To do
Every line below between the line holding "(352, 563) none" and the line holding "(435, 468) none", inclusive, should be repeated exactly, and all other lines omitted.

Saved data entries:
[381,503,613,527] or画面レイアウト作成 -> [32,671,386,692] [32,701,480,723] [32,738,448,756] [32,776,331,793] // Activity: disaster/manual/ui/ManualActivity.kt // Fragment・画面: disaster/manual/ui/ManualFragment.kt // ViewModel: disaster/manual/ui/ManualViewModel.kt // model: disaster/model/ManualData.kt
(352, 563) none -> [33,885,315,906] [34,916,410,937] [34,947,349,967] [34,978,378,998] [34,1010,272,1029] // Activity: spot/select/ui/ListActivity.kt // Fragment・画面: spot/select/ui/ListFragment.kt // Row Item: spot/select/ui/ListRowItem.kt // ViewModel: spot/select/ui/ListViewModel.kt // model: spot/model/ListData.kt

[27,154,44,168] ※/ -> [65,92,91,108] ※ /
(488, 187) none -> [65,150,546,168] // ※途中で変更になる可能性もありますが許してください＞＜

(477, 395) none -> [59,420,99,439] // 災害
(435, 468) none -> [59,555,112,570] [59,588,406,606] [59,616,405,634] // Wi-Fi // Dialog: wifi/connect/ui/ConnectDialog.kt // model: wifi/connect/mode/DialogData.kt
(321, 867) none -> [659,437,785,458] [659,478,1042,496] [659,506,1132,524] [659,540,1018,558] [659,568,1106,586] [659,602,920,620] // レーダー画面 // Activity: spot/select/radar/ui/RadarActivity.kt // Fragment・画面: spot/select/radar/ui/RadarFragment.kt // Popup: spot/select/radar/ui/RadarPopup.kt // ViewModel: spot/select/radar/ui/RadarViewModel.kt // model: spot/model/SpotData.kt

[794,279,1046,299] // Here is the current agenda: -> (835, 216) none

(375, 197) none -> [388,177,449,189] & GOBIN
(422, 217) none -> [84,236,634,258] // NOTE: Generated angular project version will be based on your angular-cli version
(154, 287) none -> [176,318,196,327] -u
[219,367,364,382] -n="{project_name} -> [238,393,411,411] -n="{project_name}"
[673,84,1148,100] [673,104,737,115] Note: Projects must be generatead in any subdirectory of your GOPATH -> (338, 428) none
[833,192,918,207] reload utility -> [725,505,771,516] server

Response area
(352, 563) none -> [33,885,315,906] [34,916,410,937] [34,947,349,967] [34,978,378,998] [34,1010,272,1029] // Activity: spot/select/ui/ListActivity.kt // Fragment・画面: spot/select/ui/ListFragment.kt // Row Item: spot/select/ui/ListRowItem.kt // ViewModel: spot/select/ui/ListViewModel.kt // model: spot/model/ListData.kt

[27,154,44,168] ※/ -> [65,92,91,108] ※ /
(488, 187) none -> [65,150,546,168] // ※途中で変更になる可能性もありますが許してください＞＜

(477, 395) none -> [59,420,99,439] // 災害
(435, 468) none -> [59,555,112,570] [59,588,406,606] [59,616,405,634] // Wi-Fi // Dialog: wifi/connect/ui/ConnectDialog.kt // model: wifi/connect/mode/DialogData.kt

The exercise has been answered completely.